Additionally, to our knowledge, this is the first series in the available literature that reports biceps tenodesis outcomes in the setting of the particular sequence of the tenodesis procedure used in this series. In this cohort, tenodesis was performed and the tendon secured at its anatomic resting tension before the biceps root was released from the supraglenoid tubercle. We believe this helps to avoid any guesswork with regard to appropriate tensioning of the biceps during tenodesis and indeed may be at least partially responsible for the low rates of failure reported (specifically with regard to cosmetic deformity) when compared with other historical cohorts.
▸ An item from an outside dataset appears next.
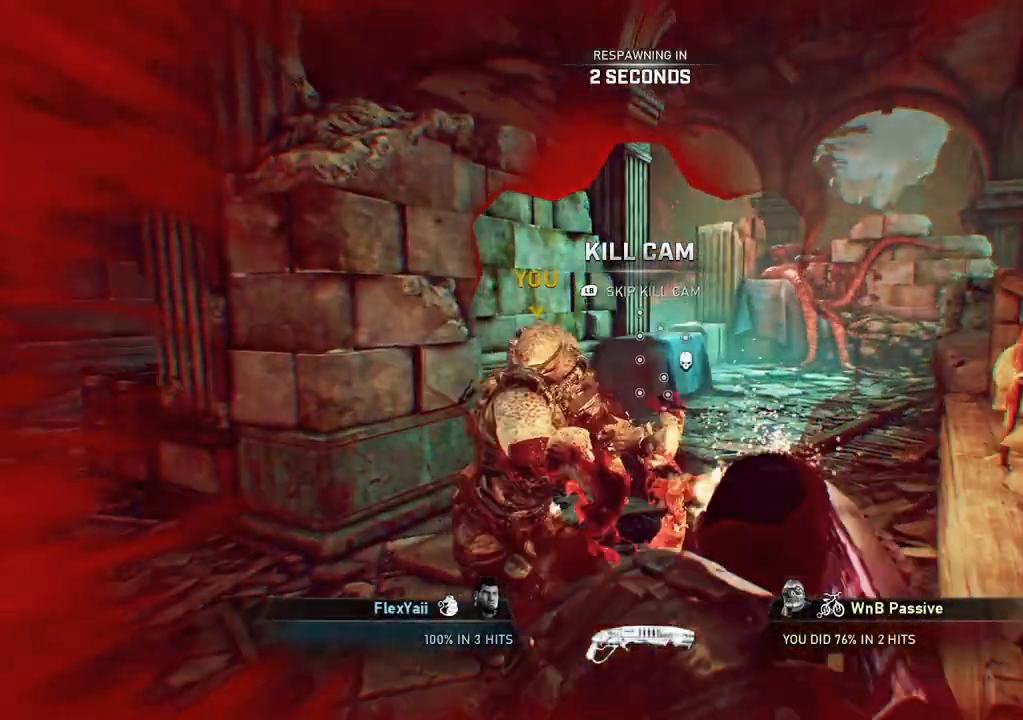
{"buttons": [], "left_stick": "up", "right_stick": "center", "events": [[367, "left_stick", "up"]]}
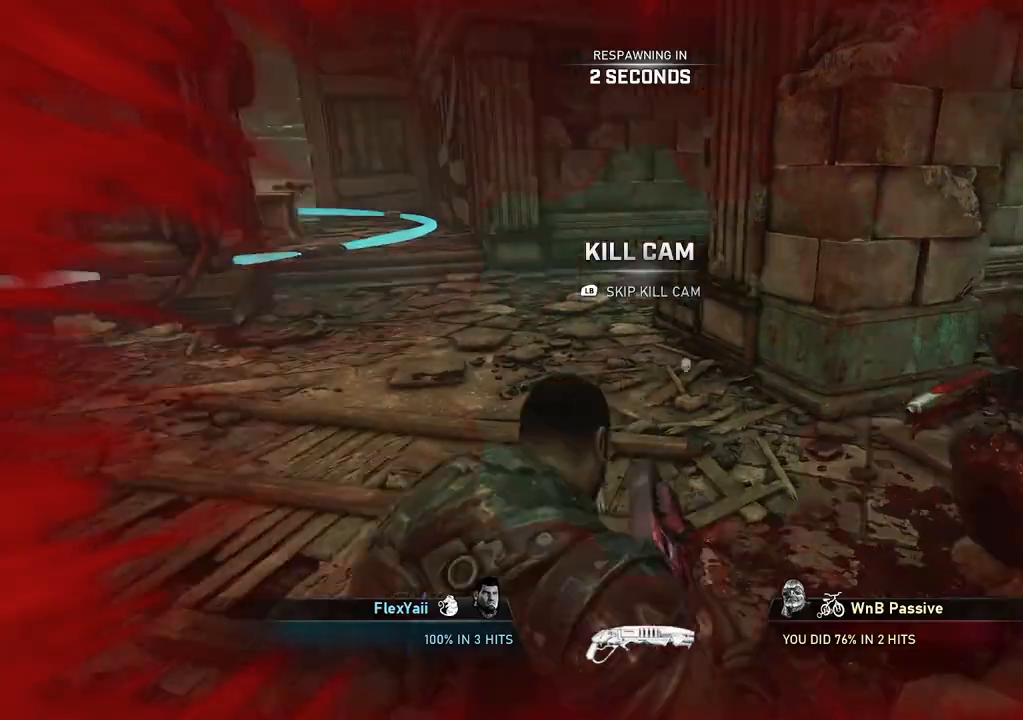
{"buttons": [], "left_stick": "up", "right_stick": "center", "events": [[50, "L1", "down"], [100, "L1", "up"], [183, "L1", "down"], [233, "L1", "up"], [317, "L1", "down"], [383, "L1", "up"], [450, "L1", "down"], [500, "L1", "up"]]}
The strengths of this study include a large sample size over a 6-year duration. In addition, all procedures were performed by the senior surgeon (J.T.B.), thereby minimizing surgeon variability in surgical technique. The limitations of this study should also be noted. In particular, selection bias was involved in this study, as the senior author noted a high failure rate of biceps tenodesis with use of the BB and thus changed his technique to the use of an FN. In relation to this, surgeon technical improvement over time is an additional limitation, as all of the FN procedures were performed after the BB procedures. The lack of reported validated outcome scores in this cohort limits our ability to evaluate whether the differences observed between suture techniques have an effect on subjective outcomes. Another limitation is that cosmetic deformity does not always result in poor outcomes or poor patient satisfaction, although all nonminor deformities were counted as failures in this study. In addition, a significantly longer follow-up time occurred for patients undergoing biceps tenodesis with a BB suture passer. However, this is unlikely to be clinically significant (1.2-month difference on average) and is believed to represent an evolution of the surgical practice, where patients were typically released from routine care once they returned to full activity rather than being asked to return for a routine 6-month postoperative visit. However, it is unknown whether the difference in follow-up time between groups could additionally be explained by the BB cohort having a slightly higher rate of cosmetic deformity, pain at the tenodesis site, and need for revision, thereby necessitating longer clinical follow-up. Furthermore, data analysis was performed retrospectively, which may have created bias. Finally, detailed information about the biceps injury of each patient, such as the percentage of biceps tears or the types of biceps dislocation, was unavailable.

Conclusion

In this study, mini-open subpectoral biceps tenodesis with the use of an FN to pass suture through the LHB tendon resulted in a significantly lower clinical failure rate (as defined by cosmetic deformity, pain at the tenodesis site, or need for revision) compared with the use of a BB suture passer.

Footnotes

One or more of the authors has declared the following potential conflict of interest or source of funding: J.T.B. is a paid consultant for DJ Orthopaedics and Smith & Nephew; receives financial/material support from Mitek, Smith & Nephew, and Stryker; receives royalties from Shukla Medical; is an unpaid consultant for Shukla Medical; and receives research support from Stryker.

Ethical approval for this study was obtained from the Colorado Multiple Institutional Review Board (protocol No. 16-0063).